Planning for Ganga is 2010

Indico agenda: http://indico.cern.ch/conferenceTimeTable.py?confId=94195#20100927

Organisation (Monday)

Outstanding items from the Oslo meeting (Kuba)

Documentation (Kuba)

    • consolidation of the wikis required
      • review needed
        • delete old stuff
        • refactor good stuff
        • integrate wiki and main web (editing main web is hard / AFS text files)
    • update of tutorial and dev survival guide -> how to keep them updated? part of the release procedure?
    • links to (most-up-to-date-version-of) experiment tutorials from Ganga webpage?

Testing

    • system testing: testing framework
      • works but hard to maintain and extend, in longer term requires a reimplementation (Kuba)
      • should exploit parallelism better (still takes too long)
    • Core: 269/6, Atlas: 11/6, LHCb: 110/4, NG: 1/4, Panda: 4/1, Robot: 29/5
  • shall we go for functional testing (as opposed to unit testing)?

Functional testing? usage of hammer cloud for "continous" testing of main Atlas and LHCb workflows (Dan)

    • how to handle Grid proxies in automatic way? myproxy?

Error reporting tool (short demo by Ivan)

Extended spyware (Kuba)

Generic spyware to monitor all jobs, all backends, all applications.
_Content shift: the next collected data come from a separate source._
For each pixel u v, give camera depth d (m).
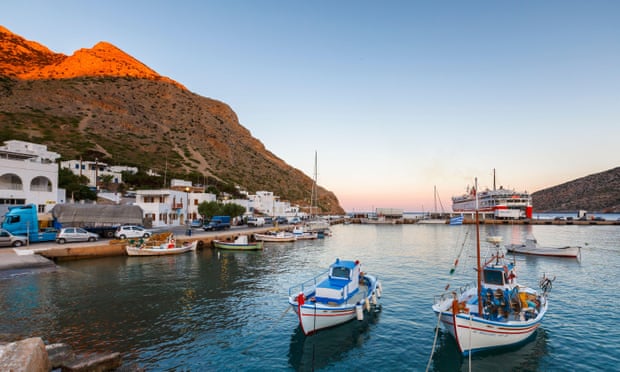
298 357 14.80
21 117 131.88
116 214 44.12
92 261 35.75
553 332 17.81
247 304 21.91
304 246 57.00
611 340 16.78
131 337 16.14
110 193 75.31
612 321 19.55
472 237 76.75
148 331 16.97
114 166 108.75
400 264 38.66
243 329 17.67
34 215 38.66
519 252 49.31
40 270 29.45
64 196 55.47
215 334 16.91
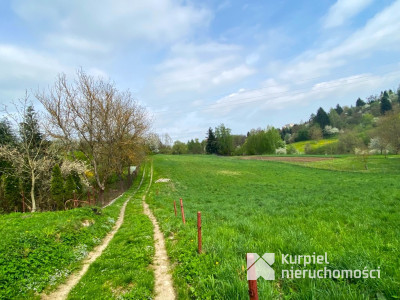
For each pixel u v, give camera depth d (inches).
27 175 1195.3
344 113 6215.6
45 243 381.1
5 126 1279.5
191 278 236.5
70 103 1151.6
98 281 266.7
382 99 4820.4
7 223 522.9
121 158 1544.0
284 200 777.6
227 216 553.6
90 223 550.9
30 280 275.6
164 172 2226.9
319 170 2091.5
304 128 5536.4
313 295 164.4
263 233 345.7
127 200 1137.4
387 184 995.9
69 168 1353.3
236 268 225.5
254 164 2667.3
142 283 242.1
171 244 365.7
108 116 1282.0
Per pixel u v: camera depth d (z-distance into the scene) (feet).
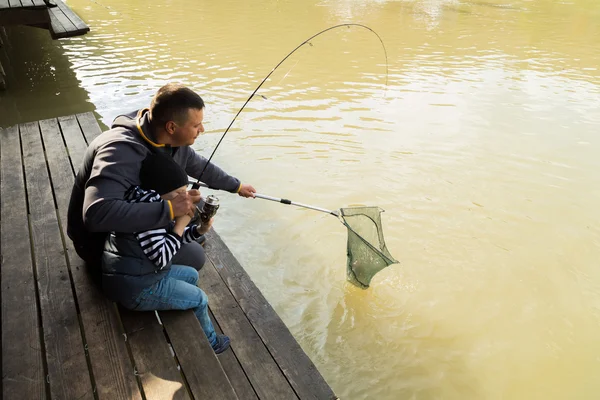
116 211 6.33
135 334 7.52
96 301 8.28
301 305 12.87
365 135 22.13
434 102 26.09
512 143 21.91
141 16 42.96
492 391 10.75
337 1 52.03
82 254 7.65
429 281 13.87
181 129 6.75
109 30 38.29
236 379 7.69
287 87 27.50
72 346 7.45
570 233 16.07
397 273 14.10
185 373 7.01
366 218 11.62
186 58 31.96
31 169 13.33
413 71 31.01
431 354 11.59
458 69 31.53
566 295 13.48
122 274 7.04
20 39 35.78
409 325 12.38
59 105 24.32
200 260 8.81
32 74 28.53
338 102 25.67
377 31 40.52
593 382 11.00
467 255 14.92
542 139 22.39
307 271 14.10
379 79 29.25
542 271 14.35
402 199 17.62
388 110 24.85
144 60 31.30
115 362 7.14
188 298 7.72
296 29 40.24
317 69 30.83
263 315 8.91
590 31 42.09
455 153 20.88
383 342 11.87
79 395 6.70
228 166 19.33
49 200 11.71
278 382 7.66
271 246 15.03
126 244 6.95
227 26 40.52
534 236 15.88
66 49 33.24
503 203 17.60
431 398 10.55
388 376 10.99
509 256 14.94
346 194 17.80
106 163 6.44
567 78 30.40
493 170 19.72
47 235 10.22
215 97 25.70
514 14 48.24
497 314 12.82
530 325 12.50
Extension of current spyware.

In ATLAS they are also interested in wallclock time used by the jobs...

Release manager schedule (Ulrik)

Top 5-10 savannah items

    • 173 open ones
      • Atlas: 81
      • Core: 68
      • LHCb: 11
    • shall we say that within a month/end of year all these lists will be reviewed?
    • shall we put a regular schedule to review/close at least 10 items a week?
    • some outstanding examples:
      • Atlas: bug #72056: Failed to load jobs from repository in 5.5.13
        • GangaJEM crashing repository: how to avoid that monitoring plugins (inactive) crash the repository?
      • LHCb: bug #71590: Function to remove a file from inputdata of job
        • general discussion on resubmit(): modify input data before resubmit()
      • better support for local backends (Gaudi on Remote, Atlas on SGE)
      • bug #60752: j.copy() does not work for latest version of GangaAtlas jobs
        • handling of filenames (appended trailing slash to the dataset name)
        • dev doc? test?
      • bug #49394: startup hangs if ganga.web.cern.ch is unreachable
        • dependencies on external services at startup
        • another: MSG spyware
        • dev doc? test?
    • bug #70438: Keyboard interrupt raised by user killed glite-command
    • bug #69653: Annotating all Objects in Ganga
      • requires discussion about R/W locking with Johannes Eb.
    • bug #53403: change defaults from EDG to GLITE
      • change of general documentation needed
    • bug #50607: ArgSplitter doesn't copy input sandbox info
      • is that a problem for other splitters too?

Overview of general functionalities (Kuba)

* GangaSAGA * GangaKISTI * GangaPlotter

Migration of stuff from LHCb/ATLAS plugins to Core

    • Tasks package (by Johannes)
    • Atlas features (by Mark)
    • LHCb features (by Mike)

New developments (Tuesday)

WebGUI (demo by Ivan)

Best coding practices:

    • general points:
      • we should consider update/creation of documentation: FAQ, cookbook or developer survival guide)
      • we should go through the plugin code and clean it up (remove bad practices)
    • specific issues:
      • don't use object._name in if statements -> use isInstance() instead

Optimization of job submission time:

    • parallel submission of job slices? this could be implemented without touching IBackend, condition: master_submit() and submit() must be thread-safe!
    • parallel submission of subjobs?
    • profile FileWorkspace() creation time (and review if always needed, c.f. Panda backend)
    • Atlas-specific: replace DQ2 lock by DQ client instance in every thread?

CONFIGURED STATE

This feature will be probably most useful for LHCb. In ATLAS however, they have a huge tarfile in /tmp and thus the job workspace is not self contained (which sort of break the concept of "configured" state).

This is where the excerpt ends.